Document layout detection data
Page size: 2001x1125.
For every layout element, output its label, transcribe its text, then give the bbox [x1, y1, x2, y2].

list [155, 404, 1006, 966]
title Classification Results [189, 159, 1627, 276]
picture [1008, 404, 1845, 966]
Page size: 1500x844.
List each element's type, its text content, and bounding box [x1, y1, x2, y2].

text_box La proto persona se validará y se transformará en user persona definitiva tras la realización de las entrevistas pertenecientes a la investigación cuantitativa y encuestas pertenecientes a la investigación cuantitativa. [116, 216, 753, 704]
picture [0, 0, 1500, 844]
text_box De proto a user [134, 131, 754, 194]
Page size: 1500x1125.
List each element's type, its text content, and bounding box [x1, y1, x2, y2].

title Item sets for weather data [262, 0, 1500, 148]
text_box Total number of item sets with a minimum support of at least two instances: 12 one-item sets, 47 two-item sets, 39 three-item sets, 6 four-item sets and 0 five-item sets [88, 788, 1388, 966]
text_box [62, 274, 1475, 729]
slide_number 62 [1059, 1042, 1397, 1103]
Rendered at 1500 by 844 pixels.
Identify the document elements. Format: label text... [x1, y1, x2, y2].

> **Your objective**
Starting with the line that contains "Rendered at 1500 by 844 pixels.", copy each line through the end of the data exactly, and leave out all earlier lines.

> **Response**
Rendered at 1500 by 844 pixels.
Identify the document elements. Format: label text... [x1, y1, x2, y2].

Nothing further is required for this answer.